Healthcare-associated infections have increasingly become problematic in the endoscopic procedures resulting in several severe diseases such as carbapenem-resistant Enterobacteriaceae (CRE)-related infections, pneumonia, and bacteremia. Especially, some bacterial strains are resistant to traditional antimicrobials. Therefore, the necessity of developing new antibiotics or management to deal with bacterial infections has been increasing. The current study combined a low concentration of glutaraldehyde (GTA) with near-infrared (NIR) light and 405-nm laser to entail antibacterial activity on Staphylococcus aureus biofilm. MTT (3-(4,5-dimethylthiazol-2-yl)-2,5-diphenyltetrazolium bromide) assay and colony forming unit (CFU) counting were used to quantify the viable cells while fluorescent and scanning electron microscopic images were used to qualitatively evaluate the cell membrane integrity and structural deformation, respectively. Practically, S. aureus biofilm was highly susceptible (7% cell viability and 6.8-log CFU/cm2 bacterial reduction for MTT assay and CFU analysis, respectively) to the combination of GTA (0.1%), NIR light (270 J/cm2), and 405-nm laser (288 J/cm2) exposure.
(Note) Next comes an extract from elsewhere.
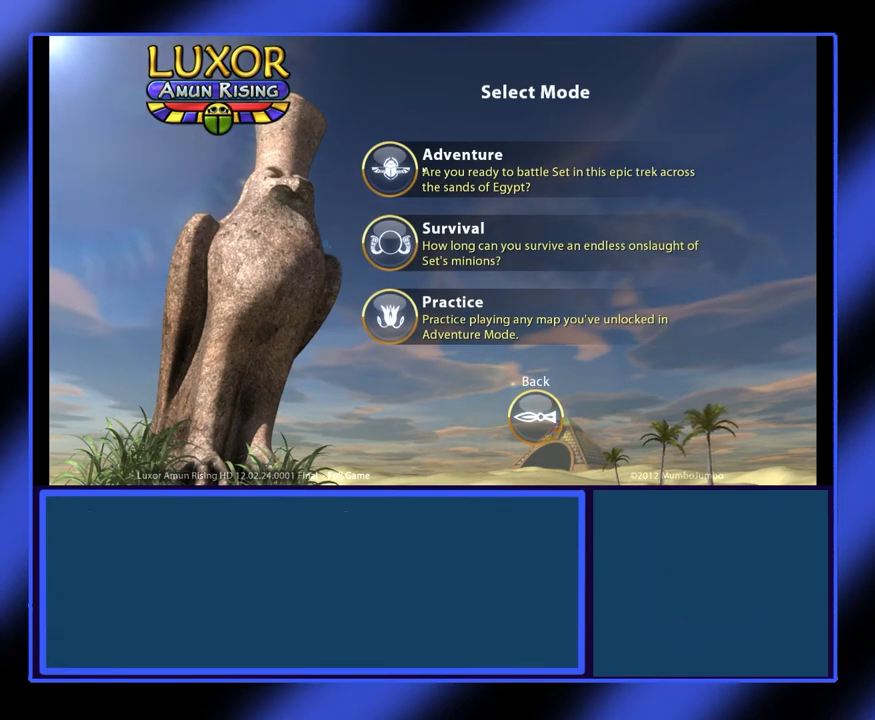
{"keys": [], "mouse": ["left"], "events": [[367, "mouse_left", "down"]]}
GTA could form either DNA-protein or protein-protein crosslinks to inhibit DNA and protein synthesis. The NIR light induced the thermal damage on protein/enzymes while 405-nm laser could induce reactive oxygen species (ROS) to damage the bacterial membrane. Thus, the proposed technique may be a feasible modality for endoscope cleaning to prevent any secondary infection in the healthcare industry.